Tuna tataki with toasted macadamia nuts
Tataki is a traditional Japanese method of searing tuna or meat over a high heat, then slicing and infusing with a pounded ginger-flavoured ponzu sauce (kinda like the Japanese version of carpaccio). Tataki is one of my favourite things to order when I go out for Japanese. I love this recipe with its crunchy macadamias and kick from the chilli!
- 500 g sashimi-grade tuna ask the fishmonger for a long piece of loin
- 1 cup macadamia nuts roughly chopped
- ¼ cup lemon juice
- ¼ cup soy sauce for gluten-free, use tamari or gluten-free soy sauce
- 2 teaspoons fresh ginger finely grated
- 2 teaspoons sesame oil
- 3 spring onions very finely sliced
- extra virgin olive oil for frying
- 2 red chilli seeds removed, finely sliced
- Cut tuna into long, thick pieces about 3cm in diameter. Keep chilled until ready to sear.
- Add macadamia nuts to a warm frying pan over a medium heat, toss and toast until golden. Set nuts aside.
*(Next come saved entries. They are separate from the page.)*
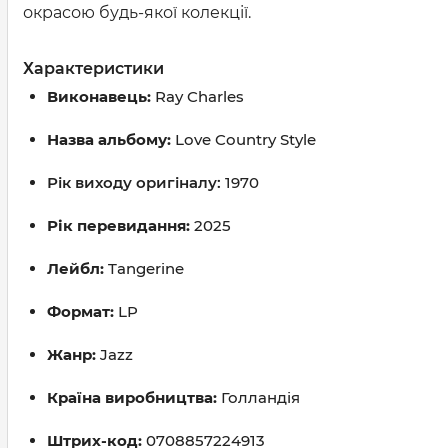
окрасою будь-якої колекції.
Характеристики
Виконавець:
Ray Charles
Назва альбому:
Love Country Style
Рік виходу оригіналу:
1970
Рік перевидання:
2025
Лейбл:
Tangerine
Формат:
LP
Жанр:
Jazz
Країна виробництва:
Голландія
Штрих-код:
0708857224913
- In a small bowl create the tataki sauce by combining lemon juice, soy sauce, ginger and sesame oil.
- Wash the spring onions well in water and squeeze to release the sticky onion juices.
- Turn frying pan up to a high heat and add a drizzle of extra virgin olive oil. Sear the tuna for 30 seconds on each side. Leave to rest for a few minutes before slicing into thick pieces.
- Layer tuna onto plates and sprinkle with toasted macadamias, spring onion and fine lengths of red chilli. Drizzle with the tataki sauce and serve.
- Tataki is a traditional Japanese method of searing tuna or meat over a high heat, then slicing and infusing with a pounded ginger-flavoured ponzu sauce (a basic sauce flavoured with citrus, such as yuzu or lemon, to serve in the sashimi style).
For a very fresh, light Japanese-inspired dinner party, serve this tataki alongside my Beef Carpaccio, Japanese-Style for your entree. In New Zealand, macadamia orchards are found in coastal areas of Northland, Auckland, Taranaki, Coromandel, Bay of Plenty, East Cape and Hawke’s Bay. The nuts are generally ready to harvest from late May, but they’re in the supermarket all year round. Macadamia nuts are 100 percent cholesterol-free and are highly beneficial for reducing cholesterol levels. They’re also a rich source of vitamin A, iron, protein, thiamin, riboflavin, niacin and folates.